The Scapegoat’s Hurt
As the family target, you as scapegoat have it hardest, at least on the surface. Your personality disordered narcissistic parent directs her/his wrath onto you, seeing in you what s/he hates about her-/himself. This may be because you are most like that parent, most aware of her/his shortcomings, or most questioning of or confrontational about the family’s unhealthy dynamics. Often the most sensitive and/or strongest child is scapegoated because that child is most apt to threaten, directly or indirectly, the narcissist’s architecture of lies about her-/himself and others. The narcissist will enlist her/his flying monkeys to help direct family propaganda against you and further isolate you from family support.
The scapegoated child triggers the parent’s narcissistic injury, activating her/his most violent defenses. Your mere act of “seeing” causes the narcissist parent to lash out with projecting rage: You are labeled difficult, unfair, angry, cruel, rebellious, disloyal. The narcissist’s abuses become your misdeeds. The narcissist’s disappointments become your fault. The narcissist’s responsibilities become your weights to carry. In short, the narcissistic parent uses you to deflect accountability and as a catchall for her/his rage at the world.
Like the golden child’s, your identity is distorted by the narcissistic parent’s false projections. Your challenge is to believe in your own perceptions and truths—no small matter for someone who has been systematically undermined in a devastating smear campaign.
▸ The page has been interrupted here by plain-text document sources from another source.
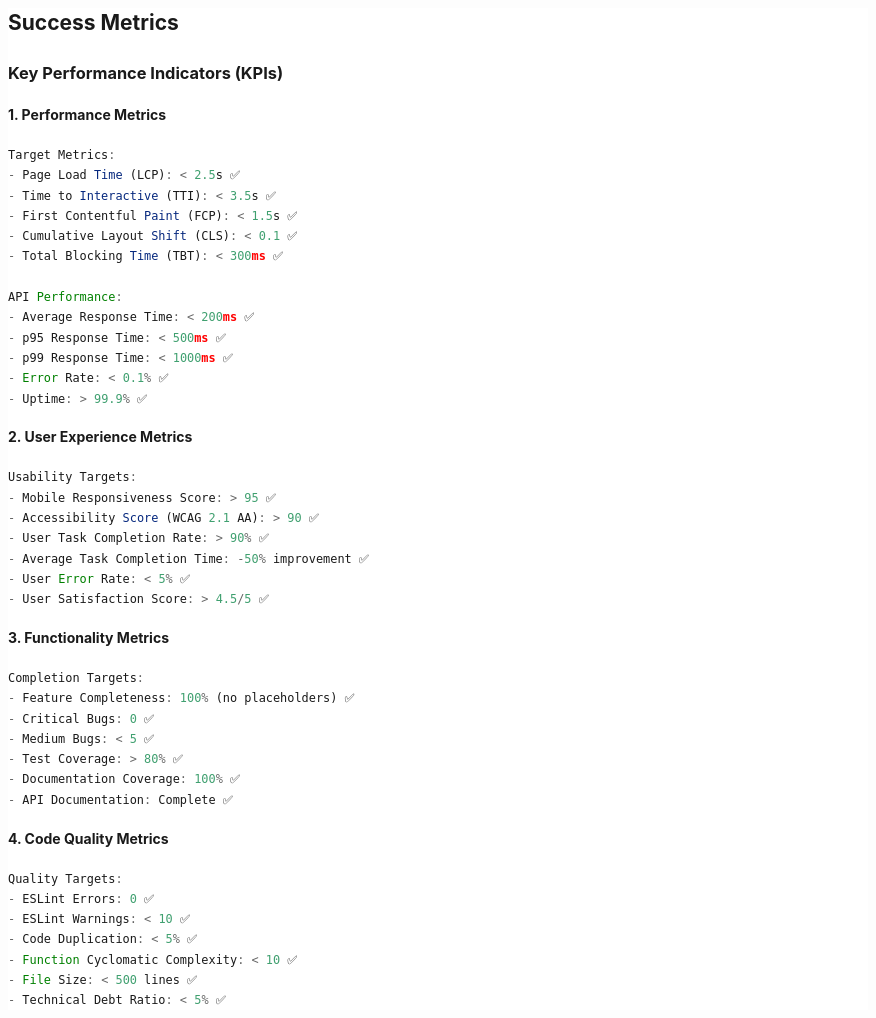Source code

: 
## Success Metrics

### Key Performance Indicators (KPIs)

#### 1. Performance Metrics
```javascript
Target Metrics:
- Page Load Time (LCP): < 2.5s ✅
- Time to Interactive (TTI): < 3.5s ✅
- First Contentful Paint (FCP): < 1.5s ✅
- Cumulative Layout Shift (CLS): < 0.1 ✅
- Total Blocking Time (TBT): < 300ms ✅

API Performance:
- Average Response Time: < 200ms ✅
- p95 Response Time: < 500ms ✅
- p99 Response Time: < 1000ms ✅
- Error Rate: < 0.1% ✅
- Uptime: > 99.9% ✅
```

#### 2. User Experience Metrics
```javascript
Usability Targets:
- Mobile Responsiveness Score: > 95 ✅
- Accessibility Score (WCAG 2.1 AA): > 90 ✅
- User Task Completion Rate: > 90% ✅
- Average Task Completion Time: -50% improvement ✅
- User Error Rate: < 5% ✅
- User Satisfaction Score: > 4.5/5 ✅
```

#### 3. Functionality Metrics
```javascript
Completion Targets:
- Feature Completeness: 100% (no placeholders) ✅
- Critical Bugs: 0 ✅
- Medium Bugs: < 5 ✅
- Test Coverage: > 80% ✅
- Documentation Coverage: 100% ✅
- API Documentation: Complete ✅
```

#### 4. Code Quality Metrics
```javascript
Quality Targets:
- ESLint Errors: 0 ✅
- ESLint Warnings: < 10 ✅
- Code Duplication: < 5% ✅
- Function Cyclomatic Complexity: < 10 ✅
- File Size: < 500 lines ✅
- Technical Debt Ratio: < 5% ✅
```

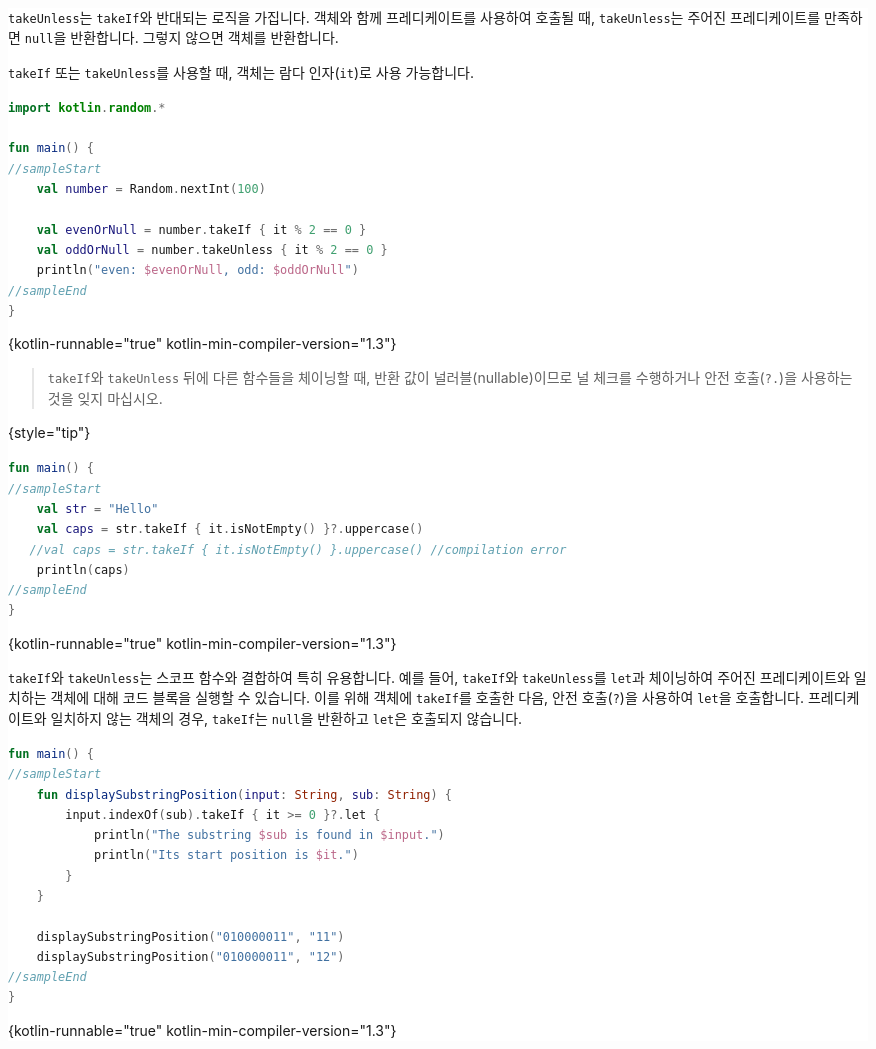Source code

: `takeUnless`는 `takeIf`와 반대되는 로직을 가집니다. 객체와 함께 프레디케이트를 사용하여 호출될 때, `takeUnless`는 주어진 프레디케이트를 만족하면 `null`을 반환합니다. 그렇지 않으면 객체를 반환합니다.

`takeIf` 또는 `takeUnless`를 사용할 때, 객체는 람다 인자(`it`)로 사용 가능합니다.

```kotlin
import kotlin.random.*

fun main() {
//sampleStart
    val number = Random.nextInt(100)

    val evenOrNull = number.takeIf { it % 2 == 0 }
    val oddOrNull = number.takeUnless { it % 2 == 0 }
    println("even: $evenOrNull, odd: $oddOrNull")
//sampleEnd
}
```
{kotlin-runnable="true" kotlin-min-compiler-version="1.3"}

> `takeIf`와 `takeUnless` 뒤에 다른 함수들을 체이닝할 때, 반환 값이 널러블(nullable)이므로 널 체크를 수행하거나 안전 호출(`?.`)을 사용하는 것을 잊지 마십시오.
>
{style="tip"}

```kotlin
fun main() {
//sampleStart
    val str = "Hello"
    val caps = str.takeIf { it.isNotEmpty() }?.uppercase()
   //val caps = str.takeIf { it.isNotEmpty() }.uppercase() //compilation error
    println(caps)
//sampleEnd
}
```
{kotlin-runnable="true" kotlin-min-compiler-version="1.3"}

`takeIf`와 `takeUnless`는 스코프 함수와 결합하여 특히 유용합니다. 예를 들어, `takeIf`와 `takeUnless`를 `let`과 체이닝하여 주어진 프레디케이트와 일치하는 객체에 대해 코드 블록을 실행할 수 있습니다. 이를 위해 객체에 `takeIf`를 호출한 다음, 안전 호출(`?`)을 사용하여 `let`을 호출합니다. 프레디케이트와 일치하지 않는 객체의 경우, `takeIf`는 `null`을 반환하고 `let`은 호출되지 않습니다.

```kotlin
fun main() {
//sampleStart
    fun displaySubstringPosition(input: String, sub: String) {
        input.indexOf(sub).takeIf { it >= 0 }?.let {
            println("The substring $sub is found in $input.")
            println("Its start position is $it.")
        }
    }

    displaySubstringPosition("010000011", "11")
    displaySubstringPosition("010000011", "12")
//sampleEnd
}
```
{kotlin-runnable="true" kotlin-min-compiler-version="1.3"}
This means dissecting the narcissistic family system, recognizing its cruelties and lies, and nurturing the self within who was never properly loved. As an outlier, you are likely to have greater perspective and freedom to break away from the family dysfunction.
The scapegoat inevitably carries the emotional and physical fallout of abuse. You may respond by becoming a hyperresponsible overachiever or a highly empathetic caregiver and rescuer. You may display internalized fear and anger in the form of posttraumatic stress or self-destructive behaviors; struggle with healthy boundaries; experience self-doubt, anger, and trust issues; or fall into abusive relationships.
The Path to Healing
Whether you are the golden child or scapegoat, breaking the narcissistic family cycle is the path to healing. Replicating similar dynamics in your adult relationships is common and difficult to avoid. Often it takes repeating unhealthy patterns to begin to understand them and seek out truly nurturing friends and partners. As a parent, you have the opportunity to achieve profound healing through giving the kind of unconditional love and authentic caretaking you never received enough of yourself.